[Linux-ha-dev] "Hot Failover" status/plans
ben.carlyle at wrsa.com.au
ben.carlyle at wrsa.com.au
Sun Aug 5 18:07:34 MDT 2007
linux-ha-dev-bounces at lists.linux-ha.org wrote on 04/08/2007 09:22:59 PM:
> ben.carlyle at wrsa.com.au wrote:
> > I'm currently reviewing technology in the high availability area for
> > applicability to replace an existing proprietary system.
> > The brief of the existing software is to provide n-way redundancy for
> > applications/resources that need to be highly available, with hot
> > failover. The existing system takes a fairly simple approach. It
> > requires prior configuration of exactly where all resources will be
> > running. It runs all replicas all the time, and tells one replica to
> > the controller while others are told not to be the controller.
> I'm not sure which "existing software" you're talking about. This
> doesn't sound like Linux-HA 2.x...
Sorry... this is the existing proprietary system being used in-house. I am
performing a semi-regular review as to which (if any) of our properietary
systems could be replaced with open technology. Linux HA has been at the
top of the list of candidates for replacing this particular system for
> > Is there an established mechanism or approach to providing hot
> > using existing LinuxHA technology?
> > If not, what do the plans towards this goal look like? For example, is
> > there a clear idea as to how resources managed in this way are told
> > about decision of control?
> Yes. Look at the master/slave resources. Otherwise called multi-state
Thanks.. I think it will take me some time to digest, but this sounds
plausible. If I understand correctly, multistate resources allow me to:
* Specify which nodes in the system are legal for the resource to run on
* Specify how many instances of a particular resource will be running
* Specify that there will be at most one instance per node
* Specify the maximum number of instances in state 1 (as compared to state
In particular, that I can say:
* Run at least three replicas across these six nodes
* Make sure one them is in state 1 (master), and the others are in state 2
I have to write a resource agent (a shell script, I think) that is able to
tell linux-ha whether the particular instance is in
active/inactive/master/slave/etc state at any time. linux-ha will call the
script with promote or demote commands to request transitions between
state 1 and state 2.
This all sounds like it might be roughly in-line with the functionality
that is a candidate for replacement.
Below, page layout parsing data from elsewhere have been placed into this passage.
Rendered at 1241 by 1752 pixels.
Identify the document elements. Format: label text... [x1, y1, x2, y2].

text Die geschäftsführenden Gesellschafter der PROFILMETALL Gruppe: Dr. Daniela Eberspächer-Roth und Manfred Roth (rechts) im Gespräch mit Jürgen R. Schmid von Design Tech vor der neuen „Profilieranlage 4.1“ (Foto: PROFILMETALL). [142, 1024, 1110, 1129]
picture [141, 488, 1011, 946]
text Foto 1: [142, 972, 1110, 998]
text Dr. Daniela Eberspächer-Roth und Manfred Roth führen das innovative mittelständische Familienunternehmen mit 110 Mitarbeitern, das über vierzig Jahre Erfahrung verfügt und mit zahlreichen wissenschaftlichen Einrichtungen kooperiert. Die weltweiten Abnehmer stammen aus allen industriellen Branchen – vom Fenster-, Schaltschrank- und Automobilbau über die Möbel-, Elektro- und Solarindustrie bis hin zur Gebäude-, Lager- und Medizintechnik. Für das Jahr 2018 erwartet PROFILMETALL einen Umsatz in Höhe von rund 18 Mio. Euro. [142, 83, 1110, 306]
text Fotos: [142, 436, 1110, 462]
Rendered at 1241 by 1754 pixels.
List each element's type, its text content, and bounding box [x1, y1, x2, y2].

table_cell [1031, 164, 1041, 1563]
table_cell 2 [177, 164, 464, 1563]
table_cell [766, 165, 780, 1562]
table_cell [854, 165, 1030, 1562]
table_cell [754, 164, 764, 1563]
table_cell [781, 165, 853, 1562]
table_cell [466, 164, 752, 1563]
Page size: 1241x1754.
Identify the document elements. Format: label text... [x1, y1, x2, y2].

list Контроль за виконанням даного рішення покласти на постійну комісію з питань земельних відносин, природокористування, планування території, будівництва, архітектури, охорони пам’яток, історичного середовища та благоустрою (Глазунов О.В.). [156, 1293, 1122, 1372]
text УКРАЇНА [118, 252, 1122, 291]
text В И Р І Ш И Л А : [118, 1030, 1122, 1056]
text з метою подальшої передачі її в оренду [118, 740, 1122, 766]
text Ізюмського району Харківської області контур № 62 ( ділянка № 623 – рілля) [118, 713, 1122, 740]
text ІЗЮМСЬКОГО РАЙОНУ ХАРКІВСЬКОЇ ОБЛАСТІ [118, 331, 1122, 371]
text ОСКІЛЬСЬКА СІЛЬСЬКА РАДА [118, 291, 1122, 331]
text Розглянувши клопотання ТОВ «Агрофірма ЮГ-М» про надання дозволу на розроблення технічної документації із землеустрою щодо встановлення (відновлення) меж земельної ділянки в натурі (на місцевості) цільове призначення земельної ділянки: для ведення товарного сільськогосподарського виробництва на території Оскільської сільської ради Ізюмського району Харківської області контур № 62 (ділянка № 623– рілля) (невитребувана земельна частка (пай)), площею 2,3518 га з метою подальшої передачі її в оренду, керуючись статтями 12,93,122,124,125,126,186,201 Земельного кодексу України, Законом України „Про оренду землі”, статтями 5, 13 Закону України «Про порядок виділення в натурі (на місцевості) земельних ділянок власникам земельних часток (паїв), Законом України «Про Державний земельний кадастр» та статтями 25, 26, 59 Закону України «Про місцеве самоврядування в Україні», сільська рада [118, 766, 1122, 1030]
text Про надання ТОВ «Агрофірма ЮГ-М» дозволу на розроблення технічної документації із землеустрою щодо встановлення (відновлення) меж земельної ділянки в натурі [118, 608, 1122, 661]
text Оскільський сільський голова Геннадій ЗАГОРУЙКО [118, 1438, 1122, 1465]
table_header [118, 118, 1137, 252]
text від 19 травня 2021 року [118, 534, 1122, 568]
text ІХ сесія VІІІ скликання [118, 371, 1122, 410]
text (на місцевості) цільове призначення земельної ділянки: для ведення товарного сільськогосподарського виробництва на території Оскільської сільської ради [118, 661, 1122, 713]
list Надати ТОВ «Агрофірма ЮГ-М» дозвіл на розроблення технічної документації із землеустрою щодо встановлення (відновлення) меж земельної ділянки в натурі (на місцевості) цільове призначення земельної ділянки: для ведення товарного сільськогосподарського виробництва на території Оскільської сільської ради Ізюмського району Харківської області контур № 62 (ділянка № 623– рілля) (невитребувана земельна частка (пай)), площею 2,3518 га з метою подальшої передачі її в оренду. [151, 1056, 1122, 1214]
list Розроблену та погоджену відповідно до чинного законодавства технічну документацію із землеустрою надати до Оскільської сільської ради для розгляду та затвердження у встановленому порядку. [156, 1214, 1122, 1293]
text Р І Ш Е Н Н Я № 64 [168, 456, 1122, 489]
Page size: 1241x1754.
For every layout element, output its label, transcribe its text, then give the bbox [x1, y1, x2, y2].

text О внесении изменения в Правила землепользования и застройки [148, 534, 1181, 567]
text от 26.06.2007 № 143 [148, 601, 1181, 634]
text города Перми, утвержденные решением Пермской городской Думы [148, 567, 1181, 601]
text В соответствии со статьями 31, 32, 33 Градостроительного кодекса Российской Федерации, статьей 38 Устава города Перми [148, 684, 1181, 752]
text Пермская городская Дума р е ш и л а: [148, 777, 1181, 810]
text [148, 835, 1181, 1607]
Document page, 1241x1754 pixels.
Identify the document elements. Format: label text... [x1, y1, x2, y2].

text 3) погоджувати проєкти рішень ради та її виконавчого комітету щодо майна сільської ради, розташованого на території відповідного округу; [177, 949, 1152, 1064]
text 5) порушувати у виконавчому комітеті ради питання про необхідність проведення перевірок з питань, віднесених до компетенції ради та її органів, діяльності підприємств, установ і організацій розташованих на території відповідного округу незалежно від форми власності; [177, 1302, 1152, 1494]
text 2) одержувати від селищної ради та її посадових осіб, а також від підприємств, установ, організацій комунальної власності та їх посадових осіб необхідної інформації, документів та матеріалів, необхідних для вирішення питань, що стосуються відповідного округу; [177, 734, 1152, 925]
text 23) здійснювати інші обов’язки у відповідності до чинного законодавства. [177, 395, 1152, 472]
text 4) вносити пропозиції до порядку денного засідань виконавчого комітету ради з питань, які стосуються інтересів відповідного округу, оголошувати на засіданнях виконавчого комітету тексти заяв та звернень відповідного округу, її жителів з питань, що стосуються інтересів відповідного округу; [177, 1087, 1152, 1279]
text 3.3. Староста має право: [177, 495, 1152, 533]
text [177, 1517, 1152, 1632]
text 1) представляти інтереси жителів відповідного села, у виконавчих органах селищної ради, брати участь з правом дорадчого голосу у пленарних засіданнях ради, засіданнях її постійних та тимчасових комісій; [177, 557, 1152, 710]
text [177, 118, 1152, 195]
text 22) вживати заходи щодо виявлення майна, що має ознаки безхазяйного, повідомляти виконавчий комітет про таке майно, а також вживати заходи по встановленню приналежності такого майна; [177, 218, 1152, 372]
I think I would have to work through
some of the error cases, and understand better how failures of individual
instances are detected and dealt with.
> > Is it possible to set up some sort of "mega cluster" with Linux HA? By
> > this I mean that a resource is shared across multiple geographical
> > locations, each with a mini-cluster. Each mini-cluster would elect a
> > leader, which exchanges heartbeat messages with the leader of the
> > cluster. Within each mini-cluster, heartbeats can be exchanged n-ways.
> For example, for synchronous replication, typically ping times between
> sites need to be on the order of a millisecond. Long distance
> geographic replication with asynchronsous replication relaxes this to a
> few tens of milliseconds, and bandwidth on the order of 10s to hundreds
> of megabytes/second. Heartbeat's needs are for latency on the order of
> hundreds or thousands of milliseconds, and bandwidth on the order of a
> half a megabit peak.
My case is not as extreme as this. Data replication is asynchronous, "as
recent as possible". I am mostly dealing with soft real-time, rather than
strict transactional processing. My needs for data replication are on a
similar scale to heartbeat's needs.
> It's my belief that what we have here will work well in typical DR
> situations. The special support we have for DR applications consists of
> three things:
> ability to distinguish which site a node is in
> ability to give each node a different weight in quorum voting
> quorum daemon - to act as a long-distance quorum tiebreaker
> Now, if you want to split an application across sites, in an
> active-active way, the application itself has to be prepared to manage
> that situation. Very few are prepared to do that.
Mine are, which I can understand is a fairly unique situation. The
super-cluster thing is not something implemented in my current technology,
rather something I have been dreaming up for a while to try and minimise
"base network load". I have been working on a variety of protocol areas to
try and keep this base load down as a percentage of overall communication.
It is a nice-to-have for me at the moment.